Foraging through the house, equally through my mind, I searched for my watch. Where did I put it? I’m sure I left it on the coffee table. Or was it on the kitchen table? No, I think it was next to the sofa in the sunroom. I enjoy being lost in time but not without it. I needed my watch to complete the morning before leaving for work. I’m sure I could function, but frustration would chide my inability to remember where it was. I quieted and thought.
I believe Christ when he says faith is not what is seen, but unseen. I also think it is sometimes unfelt, reached for and ungrasped, and straining to understand it, misunderstood. Faith possesses an intangibility, an untouchability the rest of the world attempts to supplant but never satisfies. Faith is language with all the nuance and no good word to describe it.
Today’s fashion allows me to believe in my own version and conclusions about faith. Such a fashion exposes a decentralized accommodation of self-perception, a self-determining faith without anxiety. Can something unknowable and known be so easily reduced?
Not too many years ago, on a random day, practicing my golf swing as I always had, a thought surfaced in me. Rather than all this mechanical, technical effort at perfecting my motion, maybe I should begin with the end in mind. From that day forward I attempted to swing to a balanced finish. Over time, the effort presented a self-organizing principle. My motion obeyed my intent to reach that balanced finish and improved.

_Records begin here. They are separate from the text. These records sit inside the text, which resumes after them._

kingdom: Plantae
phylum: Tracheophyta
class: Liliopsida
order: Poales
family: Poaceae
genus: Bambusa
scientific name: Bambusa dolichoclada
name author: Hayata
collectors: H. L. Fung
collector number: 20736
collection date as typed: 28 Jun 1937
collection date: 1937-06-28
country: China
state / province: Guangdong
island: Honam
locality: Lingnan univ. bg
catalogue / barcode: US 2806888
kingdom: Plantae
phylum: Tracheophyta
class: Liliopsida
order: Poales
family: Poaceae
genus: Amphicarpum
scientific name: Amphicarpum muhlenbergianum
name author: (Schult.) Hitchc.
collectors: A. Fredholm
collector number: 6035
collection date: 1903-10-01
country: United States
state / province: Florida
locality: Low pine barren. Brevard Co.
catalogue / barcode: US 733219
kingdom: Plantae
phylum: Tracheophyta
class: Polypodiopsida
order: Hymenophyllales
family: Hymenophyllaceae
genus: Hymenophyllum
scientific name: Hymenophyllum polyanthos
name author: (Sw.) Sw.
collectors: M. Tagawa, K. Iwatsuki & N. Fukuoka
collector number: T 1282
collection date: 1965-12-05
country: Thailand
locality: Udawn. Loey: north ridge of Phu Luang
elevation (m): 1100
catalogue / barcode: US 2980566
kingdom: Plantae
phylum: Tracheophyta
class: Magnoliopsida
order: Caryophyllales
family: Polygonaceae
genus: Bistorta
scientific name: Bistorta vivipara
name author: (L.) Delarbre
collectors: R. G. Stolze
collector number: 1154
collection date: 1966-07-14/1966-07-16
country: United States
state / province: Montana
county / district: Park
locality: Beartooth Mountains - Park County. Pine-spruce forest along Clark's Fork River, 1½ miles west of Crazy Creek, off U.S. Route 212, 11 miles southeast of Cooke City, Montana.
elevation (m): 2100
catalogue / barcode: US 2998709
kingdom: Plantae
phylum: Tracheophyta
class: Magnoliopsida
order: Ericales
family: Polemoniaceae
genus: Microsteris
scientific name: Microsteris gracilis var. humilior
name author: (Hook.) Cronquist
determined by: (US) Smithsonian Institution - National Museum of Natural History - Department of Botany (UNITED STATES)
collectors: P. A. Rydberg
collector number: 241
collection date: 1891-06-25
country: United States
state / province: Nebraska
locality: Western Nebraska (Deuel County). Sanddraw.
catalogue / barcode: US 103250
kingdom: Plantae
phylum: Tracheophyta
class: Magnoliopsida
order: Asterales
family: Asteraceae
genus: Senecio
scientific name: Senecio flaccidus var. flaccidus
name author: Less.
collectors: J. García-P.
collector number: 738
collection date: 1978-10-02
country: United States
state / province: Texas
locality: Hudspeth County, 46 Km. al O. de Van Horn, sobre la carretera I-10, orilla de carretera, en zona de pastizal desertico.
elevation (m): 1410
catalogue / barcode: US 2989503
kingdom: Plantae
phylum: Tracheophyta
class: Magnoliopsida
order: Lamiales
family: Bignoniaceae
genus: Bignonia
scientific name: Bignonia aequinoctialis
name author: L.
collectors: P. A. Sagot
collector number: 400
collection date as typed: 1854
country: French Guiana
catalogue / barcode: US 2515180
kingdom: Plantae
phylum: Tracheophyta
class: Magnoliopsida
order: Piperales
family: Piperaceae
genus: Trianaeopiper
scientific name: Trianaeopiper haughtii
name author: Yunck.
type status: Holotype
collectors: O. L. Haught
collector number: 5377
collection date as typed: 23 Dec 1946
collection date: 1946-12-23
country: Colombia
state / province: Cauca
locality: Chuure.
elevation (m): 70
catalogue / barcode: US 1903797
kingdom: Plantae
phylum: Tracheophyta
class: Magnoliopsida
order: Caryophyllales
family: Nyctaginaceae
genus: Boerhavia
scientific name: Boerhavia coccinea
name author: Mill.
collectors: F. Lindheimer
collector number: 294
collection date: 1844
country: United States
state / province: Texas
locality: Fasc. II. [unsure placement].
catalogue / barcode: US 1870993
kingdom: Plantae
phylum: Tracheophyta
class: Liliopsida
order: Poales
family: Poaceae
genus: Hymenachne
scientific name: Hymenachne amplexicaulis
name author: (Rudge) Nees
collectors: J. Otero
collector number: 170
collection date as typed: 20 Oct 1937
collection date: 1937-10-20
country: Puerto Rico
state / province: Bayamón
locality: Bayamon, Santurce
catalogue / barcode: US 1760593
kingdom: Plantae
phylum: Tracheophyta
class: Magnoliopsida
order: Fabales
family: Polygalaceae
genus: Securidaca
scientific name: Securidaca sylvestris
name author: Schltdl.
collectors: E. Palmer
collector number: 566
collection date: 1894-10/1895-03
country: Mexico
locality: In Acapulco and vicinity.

If faith had created in me anxiety and struggle, a tangible and guttural spiritual warfare, the thought also occurred I should begin to live it with the end in mind. And thinking this, I could not omit God. If Christianity offered truth, God was the end for me… and faith, the means, though it seemed imperfect.
Mindfully then, church as I knew it, with all its social rearrangement and human pettiness, edged toward irrelevance amid my doubts. But simplicity is a fine teacher and faith drew me in, allowing me to realize God was there if He came with me. And present, He waited for me.
Belief is a lot easier than faith and doubt fueled my questions leading to deeper understandings. Doubt and unknowing preceded my asking as I think it must. Ask and receive, Christ said. Why didn’t someone tell me it was hard? God’s constancy combatted my doubts and rooted me in returning to ask again. My journey continues.
And the darkness covers me sometimes
And the road is long but it always unwinds
And I find if you take your time
You will make it fine
(Lyrics from Dark Road: Sarah Jarosz)
I found my watch. Never missing, it was right where I left it, on my desk next to the computer. How could I ever doubt? It just took time.
“Those who have ears to hear, let them hear” (Matthew 11:15, NKJV).